*** MATERIALS PROVIDED Section Begins ***
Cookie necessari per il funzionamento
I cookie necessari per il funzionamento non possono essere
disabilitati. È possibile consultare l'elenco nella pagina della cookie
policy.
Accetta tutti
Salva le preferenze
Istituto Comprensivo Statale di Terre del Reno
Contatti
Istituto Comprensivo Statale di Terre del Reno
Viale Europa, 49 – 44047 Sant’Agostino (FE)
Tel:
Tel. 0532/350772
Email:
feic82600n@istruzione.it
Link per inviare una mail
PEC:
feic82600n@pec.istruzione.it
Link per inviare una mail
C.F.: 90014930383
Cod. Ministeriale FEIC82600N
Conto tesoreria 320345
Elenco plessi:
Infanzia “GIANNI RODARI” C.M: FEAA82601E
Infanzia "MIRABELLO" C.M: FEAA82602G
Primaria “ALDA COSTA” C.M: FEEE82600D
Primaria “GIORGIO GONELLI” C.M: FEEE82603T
*** MATERIALS PROVIDED Section Ends ***
__BRIEF__:
All lines above in which the word "Primaria" occurs should be identified and copied.

__SOLUTION TO THIS EXERCISE__:
Primaria “ALDA COSTA” C.M: FEEE82600D
Primaria “GIORGIO GONELLI” C.M: FEEE82603T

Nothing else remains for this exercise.